Раздался протяжный свисток, хлопнула дверь, и в густом облаке пара явился кондуктор.


— Билеты ваши, господа! Билеты! Покажите билеты! В Р. кто остается?


— Ах, кондуктор! Наконец-то!.. Пожалуйста!.. Здесь совсем сидеть невозможно!.. Махорка!..


— Кондуктор! что это у вас за порядки!.. Сапоги… Ффу-ты!.. А деньги небось берете!


— Мы, господин, ничего… Мы бросили. А что, например, сапоги — так мы тож денежки платим! Не нравится — ступай во второй класс!


— Хорошо, хорошо! Билеты ваши! Я вас, сударыня, если угодно, переведу во второй класс. Поезд сейчас остановится — вы и пересядете.


Кондуктор будил пассажиров, прекращал споры, надрезывал билеты, подшучивал над бабами, улыбался дамам и вообще вел себя приятным джентльменом.

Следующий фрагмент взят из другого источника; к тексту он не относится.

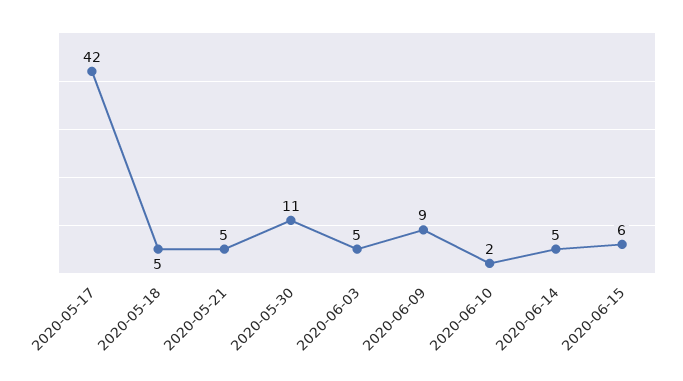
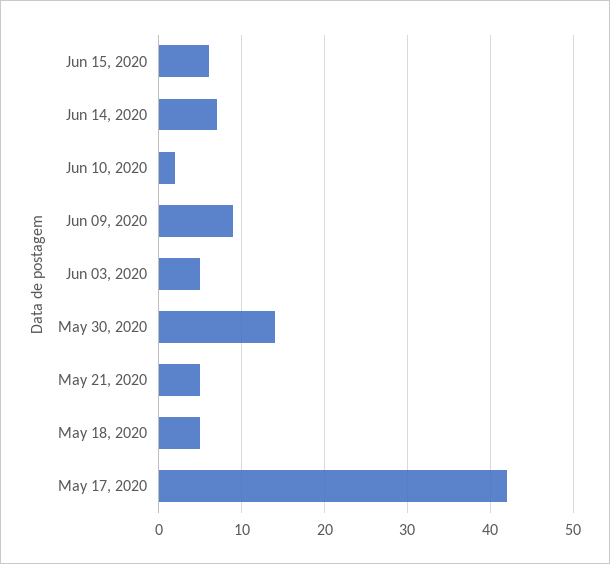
2020-05-30: 11 -> 14
2020-06-14: 5 -> 7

— А вам, сударыня, не угодно перейти другой вагон? — обратился он к Надежде Александровне, когда очередь дошла до нее.


Надежда Александровна взглянула на него те то с гневом, не то с удивлением, пожала плечами и ответила не без резкости:


— Нам и здесь очень хорошо!


Мне чрезвычайно понравилось это «нам».


— К тому ли еще привыкать придется! — прибавила она через минуту, как бы про себя, и устремила глубокий взгляд на окно, из которого, впрочем, ничего не было видно.


Поезд остановился у станции и через пять минут тронулся снова. Дама и офицер ушли. Группа у печки разместилась под скамейками. Вагон погрузился в глубокий сон. Воздух наполнился храпом, сопением, сонными вздохами и сернистым водородом. Надежда Александровна продолжала смотреть в окно.


Высокая, деликатного сложения блондинка, лет двадцати, с темными бровями и низеньким, несколько тяжелым лбом. Правильный, аристократический овал нежного лица, изящный, прямой носик и большие серые глаза, глубокие и серьезные. Густые волнистые волосы, подрезанные до плеч, были откинуты назад и свободно рассыпались по стоячему воротничку синей суконной блузы, подпоясанной широким кожаным поясом. Из кармана выглядывал желтый ремешок револьвера.


Этой простоте и практичности костюма вполне соответствовало и количество багажа. Надежда Александровна везла с собою не больше десяти тючков и коробочек (что для женщины, переселяющейся совсем, поразительно мало), только одну, и то небольшую, подушку, а число всех платков, платочков и шарфиков, включая даже плед, никоим образом не превышало пятнадцати. Всё это лежало рядом с нею невысокой горкой вместе с теплым пальто и барашковой шапочкой. Мы занимали по целой скамейке.